Data items
>> Start
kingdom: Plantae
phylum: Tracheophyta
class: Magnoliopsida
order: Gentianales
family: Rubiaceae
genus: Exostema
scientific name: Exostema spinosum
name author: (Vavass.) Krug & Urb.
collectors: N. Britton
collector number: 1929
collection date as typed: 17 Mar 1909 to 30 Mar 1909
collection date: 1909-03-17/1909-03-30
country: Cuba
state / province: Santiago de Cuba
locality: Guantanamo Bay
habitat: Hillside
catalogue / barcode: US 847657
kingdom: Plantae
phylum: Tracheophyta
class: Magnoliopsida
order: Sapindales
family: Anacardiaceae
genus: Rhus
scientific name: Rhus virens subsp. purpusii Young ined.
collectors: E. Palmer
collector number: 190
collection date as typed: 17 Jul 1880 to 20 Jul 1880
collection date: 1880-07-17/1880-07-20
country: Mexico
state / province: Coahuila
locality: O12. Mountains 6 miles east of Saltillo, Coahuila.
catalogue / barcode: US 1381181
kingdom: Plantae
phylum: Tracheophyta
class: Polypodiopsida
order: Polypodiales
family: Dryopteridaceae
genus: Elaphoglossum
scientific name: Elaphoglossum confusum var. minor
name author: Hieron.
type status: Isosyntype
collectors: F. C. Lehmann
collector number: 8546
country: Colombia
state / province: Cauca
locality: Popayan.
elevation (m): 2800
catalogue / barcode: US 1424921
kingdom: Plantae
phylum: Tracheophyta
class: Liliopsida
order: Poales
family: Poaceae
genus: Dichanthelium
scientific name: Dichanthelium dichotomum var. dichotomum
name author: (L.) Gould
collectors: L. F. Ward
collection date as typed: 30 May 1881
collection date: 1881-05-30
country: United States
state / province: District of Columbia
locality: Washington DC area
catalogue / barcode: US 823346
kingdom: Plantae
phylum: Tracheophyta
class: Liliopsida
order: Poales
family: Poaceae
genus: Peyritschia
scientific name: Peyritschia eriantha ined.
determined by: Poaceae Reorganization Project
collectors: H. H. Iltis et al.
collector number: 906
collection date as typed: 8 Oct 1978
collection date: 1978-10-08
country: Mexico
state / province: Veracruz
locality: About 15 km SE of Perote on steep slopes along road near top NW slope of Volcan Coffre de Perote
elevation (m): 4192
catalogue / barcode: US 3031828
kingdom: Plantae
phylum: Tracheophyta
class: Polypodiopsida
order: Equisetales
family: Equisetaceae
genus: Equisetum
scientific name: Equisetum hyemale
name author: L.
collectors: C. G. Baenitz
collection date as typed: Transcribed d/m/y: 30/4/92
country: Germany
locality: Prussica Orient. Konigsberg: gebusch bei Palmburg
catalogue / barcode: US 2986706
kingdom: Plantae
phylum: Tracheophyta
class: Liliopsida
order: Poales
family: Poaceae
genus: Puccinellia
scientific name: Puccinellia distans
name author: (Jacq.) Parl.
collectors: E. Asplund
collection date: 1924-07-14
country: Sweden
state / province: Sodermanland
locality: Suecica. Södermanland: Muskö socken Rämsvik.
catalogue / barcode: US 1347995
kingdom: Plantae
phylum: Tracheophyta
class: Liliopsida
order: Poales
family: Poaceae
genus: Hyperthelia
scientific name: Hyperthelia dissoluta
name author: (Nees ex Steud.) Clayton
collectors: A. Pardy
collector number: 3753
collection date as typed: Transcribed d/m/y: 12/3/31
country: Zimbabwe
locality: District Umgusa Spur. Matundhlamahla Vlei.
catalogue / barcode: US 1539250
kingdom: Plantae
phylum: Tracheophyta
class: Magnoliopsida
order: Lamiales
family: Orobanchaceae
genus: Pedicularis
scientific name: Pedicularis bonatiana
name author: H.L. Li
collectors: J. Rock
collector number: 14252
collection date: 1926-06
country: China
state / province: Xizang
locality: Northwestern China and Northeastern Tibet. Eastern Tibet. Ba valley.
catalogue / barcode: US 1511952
>> End
### What the task requires
Reproduce every line of the items above word for word, with nothing changed or left out.

### Written reply
kingdom: Plantae
phylum: Tracheophyta
class: Magnoliopsida
order: Gentianales
family: Rubiaceae
genus: Exostema
scientific name: Exostema spinosum
name author: (Vavass.) Krug & Urb.
collectors: N. Britton
collector number: 1929
collection date as typed: 17 Mar 1909 to 30 Mar 1909
collection date: 1909-03-17/1909-03-30
country: Cuba
state / province: Santiago de Cuba
locality: Guantanamo Bay
habitat: Hillside
catalogue / barcode: US 847657
kingdom: Plantae
phylum: Tracheophyta
class: Magnoliopsida
order: Sapindales
family: Anacardiaceae
genus: Rhus
scientific name: Rhus virens subsp. purpusii Young ined.
collectors: E. Palmer
collector number: 190
collection date as typed: 17 Jul 1880 to 20 Jul 1880
collection date: 1880-07-17/1880-07-20
country: Mexico
state / province: Coahuila
locality: O12. Mountains 6 miles east of Saltillo, Coahuila.
catalogue / barcode: US 1381181
kingdom: Plantae
phylum: Tracheophyta
class: Polypodiopsida
order: Polypodiales
family: Dryopteridaceae
genus: Elaphoglossum
scientific name: Elaphoglossum confusum var. minor
name author: Hieron.
type status: Isosyntype
collectors: F. C. Lehmann
collector number: 8546
country: Colombia
state / province: Cauca
locality: Popayan.
elevation (m): 2800
catalogue / barcode: US 1424921
kingdom: Plantae
phylum: Tracheophyta
class: Liliopsida
order: Poales
family: Poaceae
genus: Dichanthelium
scientific name: Dichanthelium dichotomum var. dichotomum
name author: (L.) Gould
collectors: L. F. Ward
collection date as typed: 30 May 1881
collection date: 1881-05-30
country: United States
state / province: District of Columbia
locality: Washington DC area
catalogue / barcode: US 823346
kingdom: Plantae
phylum: Tracheophyta
class: Liliopsida
order: Poales
family: Poaceae
genus: Peyritschia
scientific name: Peyritschia eriantha ined.
determined by: Poaceae Reorganization Project
collectors: H. H. Iltis et al.
collector number: 906
collection date as typed: 8 Oct 1978
collection date: 1978-10-08
country: Mexico
state / province: Veracruz
locality: About 15 km SE of Perote on steep slopes along road near top NW slope of Volcan Coffre de Perote
elevation (m): 4192
catalogue / barcode: US 3031828
kingdom: Plantae
phylum: Tracheophyta
class: Polypodiopsida
order: Equisetales
family: Equisetaceae
genus: Equisetum
scientific name: Equisetum hyemale
name author: L.
collectors: C. G. Baenitz
collection date as typed: Transcribed d/m/y: 30/4/92
country: Germany
locality: Prussica Orient. Konigsberg: gebusch bei Palmburg
catalogue / barcode: US 2986706
kingdom: Plantae
phylum: Tracheophyta
class: Liliopsida
order: Poales
family: Poaceae
genus: Puccinellia
scientific name: Puccinellia distans
name author: (Jacq.) Parl.
collectors: E. Asplund
collection date: 1924-07-14
country: Sweden
state / province: Sodermanland
locality: Suecica. Södermanland: Muskö socken Rämsvik.
catalogue / barcode: US 1347995
kingdom: Plantae
phylum: Tracheophyta
class: Liliopsida
order: Poales
family: Poaceae
genus: Hyperthelia
scientific name: Hyperthelia dissoluta
name author: (Nees ex Steud.) Clayton
collectors: A. Pardy
collector number: 3753
collection date as typed: Transcribed d/m/y: 12/3/31
country: Zimbabwe
locality: District Umgusa Spur. Matundhlamahla Vlei.
catalogue / barcode: US 1539250
kingdom: Plantae
phylum: Tracheophyta
class: Magnoliopsida
order: Lamiales
family: Orobanchaceae
genus: Pedicularis
scientific name: Pedicularis bonatiana
name author: H.L. Li
collectors: J. Rock
collector number: 14252
collection date: 1926-06
country: China
state / province: Xizang
locality: Northwestern China and Northeastern Tibet. Eastern Tibet. Ba valley.
catalogue / barcode: US 1511952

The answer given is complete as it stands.